Render every line of text in the data below as a numbered list, skipping any blank lines. Leave the pictures out of your answer.

■ **Given entries**:
- Opening Delimiter -

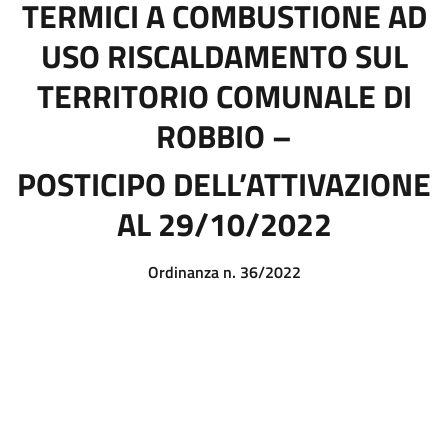
TERMICI A COMBUSTIONE AD
USO RISCALDAMENTO SUL
TERRITORIO COMUNALE DI
ROBBIO –
POSTICIPO DELL’ATTIVAZIONE
AL 29/10/2022
Ordinanza n. 36/2022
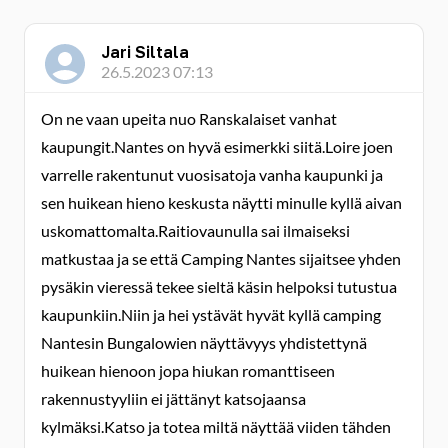
Jari Siltala
26.5.2023 07:13
On ne vaan upeita nuo Ranskalaiset vanhat
kaupungit.Nantes on hyvä esimerkki siitä.Loire joen
varrelle rakentunut vuosisatoja vanha kaupunki ja
sen huikean hieno keskusta näytti minulle kyllä aivan
uskomattomalta.Raitiovaunulla sai ilmaiseksi
matkustaa ja se että Camping Nantes sijaitsee yhden
pysäkin vieressä tekee sieltä käsin helpoksi tutustua
kaupunkiin.Niin ja hei ystävät hyvät kyllä camping
Nantesin Bungalowien näyttävyys yhdistettynä
huikean hienoon jopa hiukan romanttiseen
rakennustyyliin ei jättänyt katsojaansa
kylmäksi.Katso ja totea miltä näyttää viiden tähden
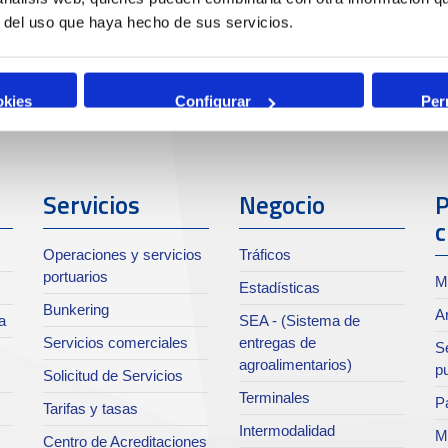
r del uso que haya hecho de sus servicios.
okies
Configurar
Per
Servicios
Negocio
P
c
Operaciones y servicios
Tráficos
portuarios
M
Estadísticas
Bunkering
Ar
a
SEA - (Sistema de
Servicios comerciales
entregas de
Se
agroalimentarios)
p
Solicitud de Servicios
Terminales
Pa
Tarifas y tasas
Intermodalidad
M
Centro de Acreditaciones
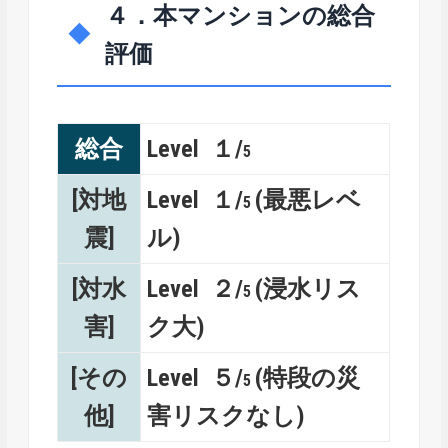
４．本マンションの総合
評価
総合
Level １/
5
[対地
Level １/
(最悪レベ
5
震]
ル)
[対水
Level ２/
(浸水リス
5
害]
ク大)
[その
Level ５/
(特段の災
5
他]
害リスクなし)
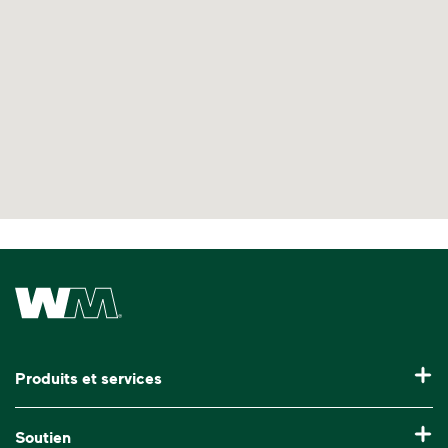
Waste Management Home
Produits et services
Collecte des matières résiduelles et recyclables
Soutien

- Closing Delimiter -

■ **Task result**:
1. TERMICI A COMBUSTIONE AD
2. USO RISCALDAMENTO SUL
3. TERRITORIO COMUNALE DI
4. ROBBIO –
5. POSTICIPO DELL’ATTIVAZIONE
6. AL 29/10/2022
7. Ordinanza n. 36/2022
8. Jari Siltala
9. 26.5.2023 07:13
10. On ne vaan upeita nuo Ranskalaiset vanhat
11. kaupungit.Nantes on hyvä esimerkki siitä.Loire joen
12. varrelle rakentunut vuosisatoja vanha kaupunki ja
13. sen huikean hieno keskusta näytti minulle kyllä aivan
14. uskomattomalta.Raitiovaunulla sai ilmaiseksi
15. matkustaa ja se että Camping Nantes sijaitsee yhden
16. pysäkin vieressä tekee sieltä käsin helpoksi tutustua
17. kaupunkiin.Niin ja hei ystävät hyvät kyllä camping
18. Nantesin Bungalowien näyttävyys yhdistettynä
19. huikean hienoon jopa hiukan romanttiseen
20. rakennustyyliin ei jättänyt katsojaansa
21. kylmäksi.Katso ja totea miltä näyttää viiden tähden
22. r del uso que haya hecho de sus servicios.
23. okies
24. Configurar
25. Per
26. Servicios
27. Negocio
28. P
29. c
30. Operaciones y servicios
31. Tráficos
32. portuarios
33. M
34. Estadísticas
35. Bunkering
36. Ar
37. a
38. SEA - (Sistema de
39. Servicios comerciales
40. entregas de
41. Se
42. agroalimentarios)
43. p
44. Solicitud de Servicios
45. Terminales
46. Pa
47. Tarifas y tasas
48. Intermodalidad
49. M
50. Centro de Acreditaciones
51. ４．本マンションの総合
52. 評価
53. 総合
54. Level １/
55. 5
56. [対地
57. Level １/
58. (最悪レベ
59. 5
60. 震]
61. ル)
62. [対水
63. Level ２/
64. (浸水リス
65. 5
66. 害]
67. ク大)
68. [その
69. Level ５/
70. (特段の災
71. 5
72. 他]
73. 害リスクなし)
74. Waste Management Home
75. Produits et services
76. Collecte des matières résiduelles et recyclables
77. Soutien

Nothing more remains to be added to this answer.